Private law issues: Are ‘autonomy’ and ‘relationality’ really opposed?
Steve Hedley, University College Cork
The laws of contract, property and tort seem the exemplars of all that Jonathan Herring protests against. Individual rights, individual intent, individual responsibility are part of their very foundations. And modern justificatory theories typically ground themselves on either personal autonomy or economic efficiency. Yet these very same theories also insist on private law’s relational character (whether that relationality is to be discerned morally or politically, or by co-ordinating the parties’ mutual dealings to achieve maximum social benefit). Relationship is always, necessarily, at the heart of these liabilities.

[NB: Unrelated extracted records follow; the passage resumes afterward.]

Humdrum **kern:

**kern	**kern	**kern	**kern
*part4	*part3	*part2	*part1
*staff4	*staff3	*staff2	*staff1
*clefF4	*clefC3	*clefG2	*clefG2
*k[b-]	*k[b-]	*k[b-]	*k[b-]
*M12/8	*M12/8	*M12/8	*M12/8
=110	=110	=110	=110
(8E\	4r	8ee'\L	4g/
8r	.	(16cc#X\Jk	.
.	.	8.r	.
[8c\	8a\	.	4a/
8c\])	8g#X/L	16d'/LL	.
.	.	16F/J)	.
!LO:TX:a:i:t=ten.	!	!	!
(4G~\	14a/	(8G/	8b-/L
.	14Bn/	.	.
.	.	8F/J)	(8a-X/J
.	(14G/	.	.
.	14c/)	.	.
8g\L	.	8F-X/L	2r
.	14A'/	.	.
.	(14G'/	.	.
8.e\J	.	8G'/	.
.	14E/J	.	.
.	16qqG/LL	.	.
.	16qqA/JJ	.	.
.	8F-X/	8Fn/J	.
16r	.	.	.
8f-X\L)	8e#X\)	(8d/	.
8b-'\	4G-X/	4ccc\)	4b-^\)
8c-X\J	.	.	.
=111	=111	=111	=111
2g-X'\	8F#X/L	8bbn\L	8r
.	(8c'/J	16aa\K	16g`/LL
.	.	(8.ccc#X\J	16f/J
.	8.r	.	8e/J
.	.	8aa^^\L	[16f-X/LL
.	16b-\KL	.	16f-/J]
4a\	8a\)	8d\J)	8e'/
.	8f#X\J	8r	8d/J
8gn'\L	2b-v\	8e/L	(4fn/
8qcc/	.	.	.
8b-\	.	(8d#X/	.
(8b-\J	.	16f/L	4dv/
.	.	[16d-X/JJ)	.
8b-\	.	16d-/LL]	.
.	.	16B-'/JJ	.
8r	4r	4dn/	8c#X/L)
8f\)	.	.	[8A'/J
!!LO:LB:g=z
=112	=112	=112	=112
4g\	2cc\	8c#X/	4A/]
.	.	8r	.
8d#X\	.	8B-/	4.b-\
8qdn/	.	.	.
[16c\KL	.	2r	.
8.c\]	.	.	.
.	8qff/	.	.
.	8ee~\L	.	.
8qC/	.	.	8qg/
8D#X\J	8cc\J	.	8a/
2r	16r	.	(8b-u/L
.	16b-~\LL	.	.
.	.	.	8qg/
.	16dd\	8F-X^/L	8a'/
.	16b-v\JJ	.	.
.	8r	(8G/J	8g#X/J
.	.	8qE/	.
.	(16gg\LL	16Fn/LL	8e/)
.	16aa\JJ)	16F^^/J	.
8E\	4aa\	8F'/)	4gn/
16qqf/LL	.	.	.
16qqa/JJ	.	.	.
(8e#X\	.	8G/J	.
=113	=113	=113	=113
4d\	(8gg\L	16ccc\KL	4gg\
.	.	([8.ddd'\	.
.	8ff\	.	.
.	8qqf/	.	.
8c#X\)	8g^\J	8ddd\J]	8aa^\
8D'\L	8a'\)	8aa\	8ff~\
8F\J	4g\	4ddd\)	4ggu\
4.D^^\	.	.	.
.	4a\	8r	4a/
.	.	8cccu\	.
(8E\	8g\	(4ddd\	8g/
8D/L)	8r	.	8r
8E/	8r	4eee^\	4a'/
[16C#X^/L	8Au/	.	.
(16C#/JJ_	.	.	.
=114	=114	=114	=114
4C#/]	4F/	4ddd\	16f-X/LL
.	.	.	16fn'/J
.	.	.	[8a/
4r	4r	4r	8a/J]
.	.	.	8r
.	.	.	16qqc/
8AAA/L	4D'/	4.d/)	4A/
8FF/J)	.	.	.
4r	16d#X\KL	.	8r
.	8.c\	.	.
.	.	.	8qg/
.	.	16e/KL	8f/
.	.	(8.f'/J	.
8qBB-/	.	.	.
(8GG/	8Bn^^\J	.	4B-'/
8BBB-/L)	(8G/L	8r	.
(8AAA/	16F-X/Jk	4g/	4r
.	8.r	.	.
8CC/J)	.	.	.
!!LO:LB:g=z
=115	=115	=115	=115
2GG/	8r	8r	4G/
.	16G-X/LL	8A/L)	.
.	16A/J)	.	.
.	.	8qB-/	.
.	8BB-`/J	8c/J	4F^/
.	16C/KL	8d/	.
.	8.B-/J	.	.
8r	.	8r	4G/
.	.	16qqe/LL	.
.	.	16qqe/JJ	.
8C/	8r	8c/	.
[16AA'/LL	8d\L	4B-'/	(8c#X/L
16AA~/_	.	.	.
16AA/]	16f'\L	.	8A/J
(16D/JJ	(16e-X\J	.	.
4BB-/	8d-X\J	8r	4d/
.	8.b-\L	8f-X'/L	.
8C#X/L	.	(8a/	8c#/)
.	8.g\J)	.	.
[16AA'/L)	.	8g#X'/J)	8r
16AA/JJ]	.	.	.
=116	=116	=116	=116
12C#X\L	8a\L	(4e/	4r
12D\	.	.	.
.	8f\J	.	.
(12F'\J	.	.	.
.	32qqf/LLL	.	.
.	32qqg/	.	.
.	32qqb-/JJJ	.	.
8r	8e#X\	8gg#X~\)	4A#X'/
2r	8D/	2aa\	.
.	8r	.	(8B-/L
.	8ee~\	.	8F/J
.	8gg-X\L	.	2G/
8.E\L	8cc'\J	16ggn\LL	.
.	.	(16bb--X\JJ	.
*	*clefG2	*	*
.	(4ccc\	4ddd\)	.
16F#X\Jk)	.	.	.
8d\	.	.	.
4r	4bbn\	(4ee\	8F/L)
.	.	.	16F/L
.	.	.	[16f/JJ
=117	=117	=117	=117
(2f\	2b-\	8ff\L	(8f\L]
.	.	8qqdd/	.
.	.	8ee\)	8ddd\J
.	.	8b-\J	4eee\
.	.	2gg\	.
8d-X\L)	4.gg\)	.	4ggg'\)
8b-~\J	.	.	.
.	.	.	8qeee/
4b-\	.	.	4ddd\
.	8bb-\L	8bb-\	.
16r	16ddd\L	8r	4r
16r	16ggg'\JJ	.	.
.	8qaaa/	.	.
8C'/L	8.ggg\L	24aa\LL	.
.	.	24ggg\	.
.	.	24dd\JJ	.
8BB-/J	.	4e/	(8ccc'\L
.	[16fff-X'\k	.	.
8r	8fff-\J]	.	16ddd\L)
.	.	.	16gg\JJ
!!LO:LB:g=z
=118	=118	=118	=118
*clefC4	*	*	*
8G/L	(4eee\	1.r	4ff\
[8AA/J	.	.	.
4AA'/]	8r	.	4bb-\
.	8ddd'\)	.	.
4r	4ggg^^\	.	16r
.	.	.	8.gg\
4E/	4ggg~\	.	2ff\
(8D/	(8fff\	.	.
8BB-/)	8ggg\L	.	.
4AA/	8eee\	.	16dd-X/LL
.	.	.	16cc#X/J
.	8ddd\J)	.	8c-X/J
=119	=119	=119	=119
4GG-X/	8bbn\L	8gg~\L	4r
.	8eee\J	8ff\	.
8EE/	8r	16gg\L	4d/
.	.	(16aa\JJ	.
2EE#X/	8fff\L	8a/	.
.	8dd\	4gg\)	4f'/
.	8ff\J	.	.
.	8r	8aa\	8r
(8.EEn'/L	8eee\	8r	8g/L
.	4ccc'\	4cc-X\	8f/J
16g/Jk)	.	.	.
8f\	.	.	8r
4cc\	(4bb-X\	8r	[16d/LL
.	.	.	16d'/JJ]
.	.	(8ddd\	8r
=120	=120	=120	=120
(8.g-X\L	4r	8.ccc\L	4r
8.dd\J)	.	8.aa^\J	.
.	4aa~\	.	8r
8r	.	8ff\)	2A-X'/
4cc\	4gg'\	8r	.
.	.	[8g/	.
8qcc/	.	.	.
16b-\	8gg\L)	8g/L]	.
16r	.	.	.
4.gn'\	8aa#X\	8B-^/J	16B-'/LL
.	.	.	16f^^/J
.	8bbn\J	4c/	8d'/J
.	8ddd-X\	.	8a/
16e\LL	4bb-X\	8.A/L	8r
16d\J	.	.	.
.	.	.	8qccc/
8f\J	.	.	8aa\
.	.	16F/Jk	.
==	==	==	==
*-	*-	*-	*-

By definition, contract law is about relationships; property and tort issues typically turn on the relationship between the parties in dispute. The question private law asks – What does this defendant owe to this plaintiff, in the light of their mutual involvement? – is always a question about their relationship, whatever else it asks. What is Herring saying about these relationships, and the values manifested in judging them? And what is he demanding of the modern law, beyond what it is already doing? These questions are asked against the background of modern autonomy-based justifications of private law, such as those advanced by Ernest Weinrib, Anita Bernstein, John Goldberg and Benjamin Zipursky, and Hanoch Dagan.